Every line in the data below from the one containing "Image 1: First row, bare" down to the one containing "Image 2: Row", both included, must be retyped exactly; no other line is to appear.

* * *

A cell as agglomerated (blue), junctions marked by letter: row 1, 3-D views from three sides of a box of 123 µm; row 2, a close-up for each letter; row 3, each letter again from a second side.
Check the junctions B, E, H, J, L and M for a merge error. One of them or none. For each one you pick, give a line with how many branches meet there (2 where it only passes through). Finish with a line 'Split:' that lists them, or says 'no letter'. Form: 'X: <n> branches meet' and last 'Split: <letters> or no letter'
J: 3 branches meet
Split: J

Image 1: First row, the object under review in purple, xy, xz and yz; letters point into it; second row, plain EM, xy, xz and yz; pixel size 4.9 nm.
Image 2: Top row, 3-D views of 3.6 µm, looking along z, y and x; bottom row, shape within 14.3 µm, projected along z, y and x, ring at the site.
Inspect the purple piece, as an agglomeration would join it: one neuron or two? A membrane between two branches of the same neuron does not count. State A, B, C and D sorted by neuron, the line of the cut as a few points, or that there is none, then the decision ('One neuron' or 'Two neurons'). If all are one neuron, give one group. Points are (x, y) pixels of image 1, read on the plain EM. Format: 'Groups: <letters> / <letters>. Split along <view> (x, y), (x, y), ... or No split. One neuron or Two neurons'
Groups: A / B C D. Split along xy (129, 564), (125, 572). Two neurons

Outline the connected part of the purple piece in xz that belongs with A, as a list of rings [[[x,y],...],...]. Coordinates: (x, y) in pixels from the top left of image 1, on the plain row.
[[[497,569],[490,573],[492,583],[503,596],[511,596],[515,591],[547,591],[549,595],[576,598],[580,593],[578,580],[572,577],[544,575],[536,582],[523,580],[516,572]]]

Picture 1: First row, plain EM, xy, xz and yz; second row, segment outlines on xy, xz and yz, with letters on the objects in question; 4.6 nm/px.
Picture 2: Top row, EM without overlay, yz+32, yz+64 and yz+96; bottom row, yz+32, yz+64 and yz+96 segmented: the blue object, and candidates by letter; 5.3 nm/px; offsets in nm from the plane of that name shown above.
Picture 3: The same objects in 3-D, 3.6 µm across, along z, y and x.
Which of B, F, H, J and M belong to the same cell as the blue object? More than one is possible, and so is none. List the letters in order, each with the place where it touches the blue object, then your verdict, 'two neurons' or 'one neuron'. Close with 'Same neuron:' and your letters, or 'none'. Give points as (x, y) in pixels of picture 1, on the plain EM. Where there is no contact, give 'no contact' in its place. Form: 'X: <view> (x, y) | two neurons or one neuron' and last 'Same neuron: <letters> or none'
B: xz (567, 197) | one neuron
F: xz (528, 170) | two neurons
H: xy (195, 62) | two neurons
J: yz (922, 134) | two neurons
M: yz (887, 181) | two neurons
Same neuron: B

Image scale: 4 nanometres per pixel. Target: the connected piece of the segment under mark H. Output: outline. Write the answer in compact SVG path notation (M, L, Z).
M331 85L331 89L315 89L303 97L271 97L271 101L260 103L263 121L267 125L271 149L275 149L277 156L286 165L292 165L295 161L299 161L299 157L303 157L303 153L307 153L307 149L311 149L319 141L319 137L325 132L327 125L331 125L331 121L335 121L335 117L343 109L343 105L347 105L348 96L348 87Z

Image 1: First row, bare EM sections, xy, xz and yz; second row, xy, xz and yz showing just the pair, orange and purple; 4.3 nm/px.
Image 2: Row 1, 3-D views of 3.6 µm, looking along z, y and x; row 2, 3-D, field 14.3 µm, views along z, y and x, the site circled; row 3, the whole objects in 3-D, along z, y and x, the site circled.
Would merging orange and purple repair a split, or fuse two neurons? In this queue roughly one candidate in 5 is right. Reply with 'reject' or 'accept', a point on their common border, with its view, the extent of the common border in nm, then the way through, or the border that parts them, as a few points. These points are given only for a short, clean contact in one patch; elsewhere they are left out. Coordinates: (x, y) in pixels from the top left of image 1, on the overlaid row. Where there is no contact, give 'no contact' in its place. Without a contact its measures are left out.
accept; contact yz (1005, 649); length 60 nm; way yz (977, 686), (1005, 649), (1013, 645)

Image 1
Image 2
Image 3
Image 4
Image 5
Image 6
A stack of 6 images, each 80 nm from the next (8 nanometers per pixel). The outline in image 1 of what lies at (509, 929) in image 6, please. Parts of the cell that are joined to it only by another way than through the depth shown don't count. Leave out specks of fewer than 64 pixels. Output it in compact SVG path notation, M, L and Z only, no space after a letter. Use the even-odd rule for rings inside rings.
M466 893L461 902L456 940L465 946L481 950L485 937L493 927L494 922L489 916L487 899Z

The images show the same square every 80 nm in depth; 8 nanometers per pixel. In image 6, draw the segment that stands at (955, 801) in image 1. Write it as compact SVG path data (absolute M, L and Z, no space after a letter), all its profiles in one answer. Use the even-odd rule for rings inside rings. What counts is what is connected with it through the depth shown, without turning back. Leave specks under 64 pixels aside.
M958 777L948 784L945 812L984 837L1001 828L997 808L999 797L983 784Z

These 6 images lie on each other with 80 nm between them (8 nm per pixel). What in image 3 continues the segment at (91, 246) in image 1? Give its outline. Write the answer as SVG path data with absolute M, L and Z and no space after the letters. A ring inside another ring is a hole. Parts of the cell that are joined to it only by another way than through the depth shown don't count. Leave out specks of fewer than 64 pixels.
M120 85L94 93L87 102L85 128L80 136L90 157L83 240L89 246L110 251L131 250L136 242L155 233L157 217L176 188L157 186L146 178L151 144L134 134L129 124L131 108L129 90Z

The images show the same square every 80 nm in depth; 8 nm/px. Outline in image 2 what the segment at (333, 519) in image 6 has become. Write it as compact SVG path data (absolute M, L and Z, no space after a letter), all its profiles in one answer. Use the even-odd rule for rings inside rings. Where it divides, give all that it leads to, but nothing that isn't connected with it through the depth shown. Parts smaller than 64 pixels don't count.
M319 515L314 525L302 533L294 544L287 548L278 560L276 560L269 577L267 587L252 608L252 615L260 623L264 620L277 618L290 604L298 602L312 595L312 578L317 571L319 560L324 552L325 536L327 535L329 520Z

* * *

§ Task output
Image 1: First row, bare EM sections, xy, xz and yz; second row, xy, xz and yz showing just the pair, orange and purple; 4.3 nm/px.
Image 2: Row 1, 3-D views of 3.6 µm, looking along z, y and x; row 2, 3-D, field 14.3 µm, views along z, y and x, the site circled; row 3, the whole objects in 3-D, along z, y and x, the site circled.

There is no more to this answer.